Sebuah penolakan terhadap purisme fungsionalisme dan perayaan atas kompleksitas, simbolisme, serta kontekstualisme dalam desain bangunan.
Arsitektur Post Modern (APM) bukanlah sekadar gaya atau tren visual, melainkan sebuah gerakan intelektual dan filosofis yang menandai titik balik paling radikal dalam sejarah desain abad ke-20. Muncul pada pertengahan 1960-an dan mencapai puncaknya pada 1980-an, APM lahir dari kekecewaan mendalam terhadap janji-janji Modernisme. Jika Modernisme, dengan slogannya “bentuk mengikuti fungsi,” menjanjikan utopia sosial melalui puritas, efisiensi, dan universalitas, maka Post Modernisme justru melihat bahwa janji-janji tersebut gagal total, menghasilkan lingkungan binaan yang monoton, steril, dan tidak manusiawi.
Gerakan ini secara fundamental menolak dogma arsitek Modernis yang kaku, yang cenderung menghilangkan ornamen, menolak sejarah, dan memaksakan gaya internasional yang seragam di mana-mana. Bagi para arsitek Post Modern, dunia nyata—terutama lingkungan urban Amerika pasca-perang—adalah sebuah kekacauan yang kaya, penuh kontradiksi, dan meriah. Mereka berpendapat bahwa arsitektur seharusnya merangkul kekacauan ini, bukan mencoba menekannya dengan kotak-kotak baja dan kaca yang dingin.
Post Modernisme, dalam esensinya, adalah sebuah arsitektur komunikasi. Bangunan harus berbicara kepada publik, menceritakan sejarah, merujuk pada budaya lokal, dan bahkan menggunakan humor atau ironi. Ini adalah kembalinya makna (simbolisme) setelah era Modernisme yang didominasi oleh fungsi (fungsionalisme). Pergeseran dari ‘Less is More’ (Mies van der Rohe) menjadi ‘Less is a Bore’ (Robert Venturi) adalah deklarasi perang yang paling ringkas dan ikonik dari gerakan ini.
Untuk memahami kekuatan ledakan Post Modernisme, kita harus terlebih dahulu memahami fondasi yang digoyang oleh Modernisme itu sendiri. Modernisme, khususnya Arsitektur Internasional, telah menjadi bahasa global arsitektur sejak 1920-an. Namun, setelah Perang Dunia II, terutama dalam proyek-proyek pembangunan kembali kota dan perumahan sosial berskala besar, kelemahan Modernisme mulai terlihat jelas.
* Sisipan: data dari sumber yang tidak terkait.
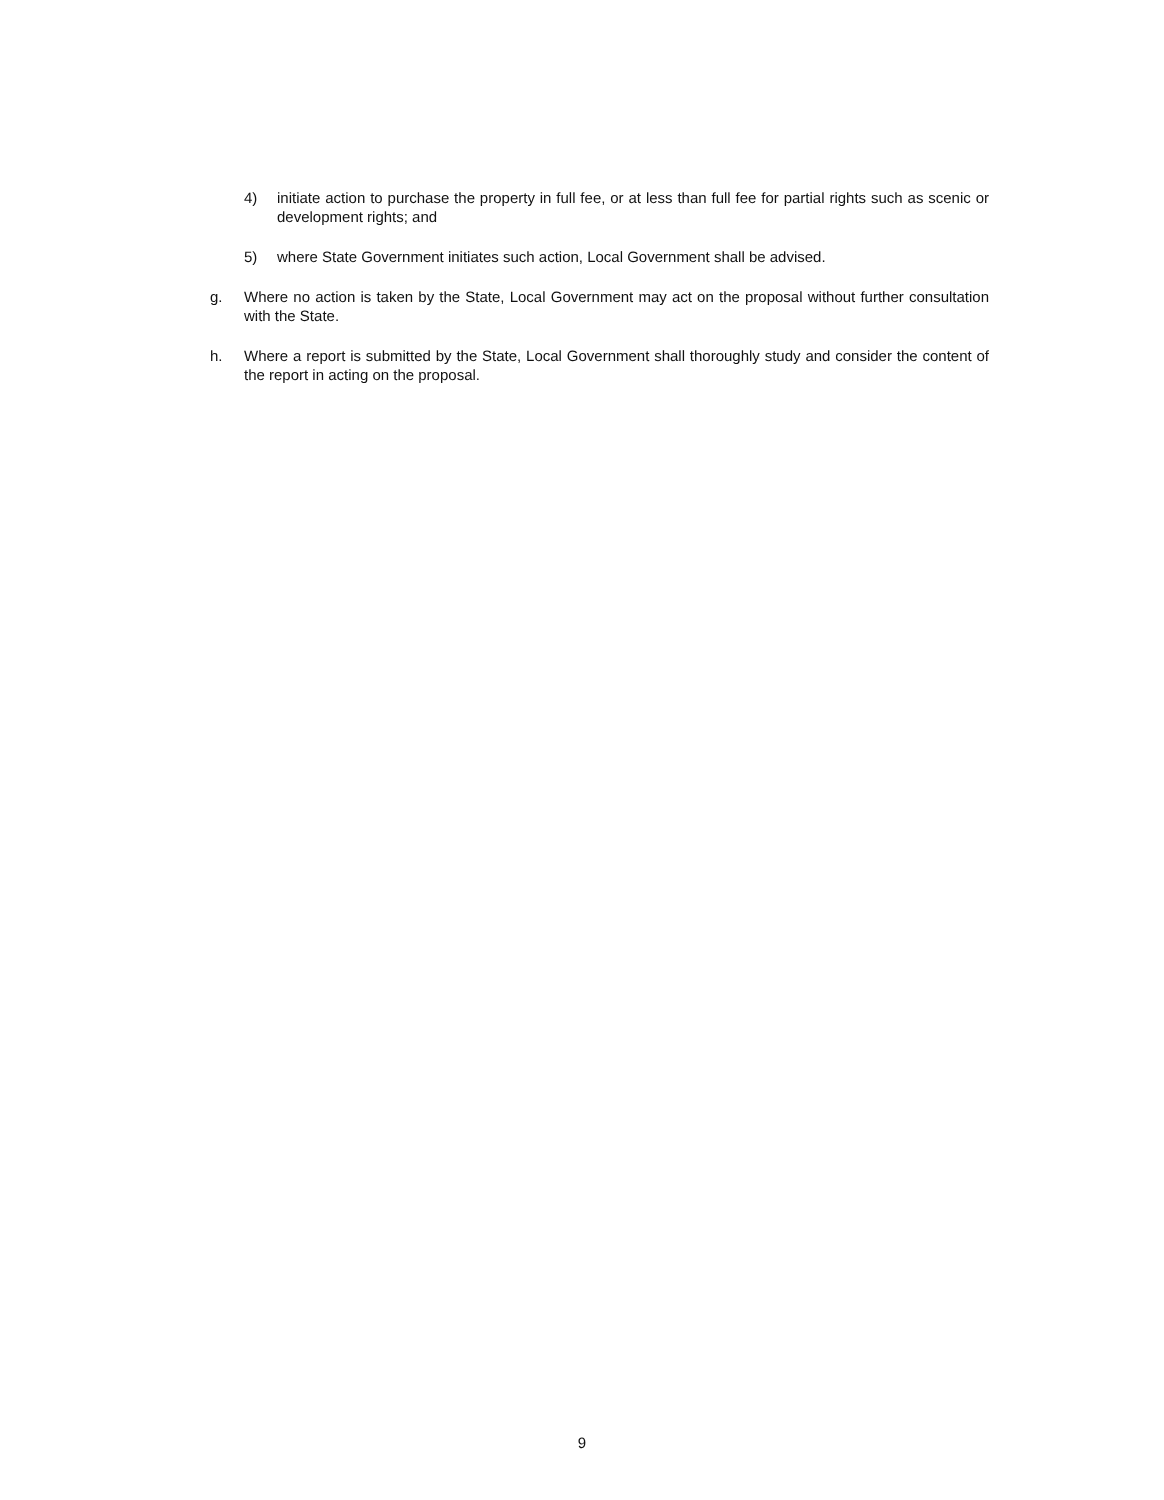4) initiate action to purchase the property in full fee, or at less than full fee for partial rights such as scenic or development rights; and
5) where State Government initiates such action, Local Government shall be advised.
g. Where no action is taken by the State, Local Government may act on the proposal without further consultation with the State.
h. Where a report is submitted by the State, Local Government shall thoroughly study and consider the content of the report in acting on the proposal.
9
Puncak kegagalan Modernisme sering kali disimbolkan oleh penghancuran kompleks perumahan Pruitt-Igoe di St. Louis, Missouri, pada tahun 1972. Dirancang oleh Minoru Yamasaki (kelak arsitek World Trade Center), Pruitt-Igoe adalah contoh murni dari idealisme Modernis: blok-blok tinggi, efisien, yang diletakkan di tengah ruang terbuka. Namun, desain yang mengabaikan konteks sosial dan kebutuhan emosional penghuni ini segera menjadi sarang kejahatan dan disfungsi sosial.
Charles Jencks, kritikus terkemuka Post Modernisme, menyebut pembongkaran Pruitt-Igoe pada tanggal 15 Juli 1972, pukul 3:32 sore, sebagai hari “kematian” Arsitektur Modern. Peristiwa ini bukan hanya kegagalan teknis, melainkan kegagalan ideologis. Struktur Modernis, yang dirancang untuk efisiensi maksimal, ternyata tidak mampu menyediakan identitas, rasa memiliki, atau kenyamanan psikologis yang dibutuhkan oleh komunitas.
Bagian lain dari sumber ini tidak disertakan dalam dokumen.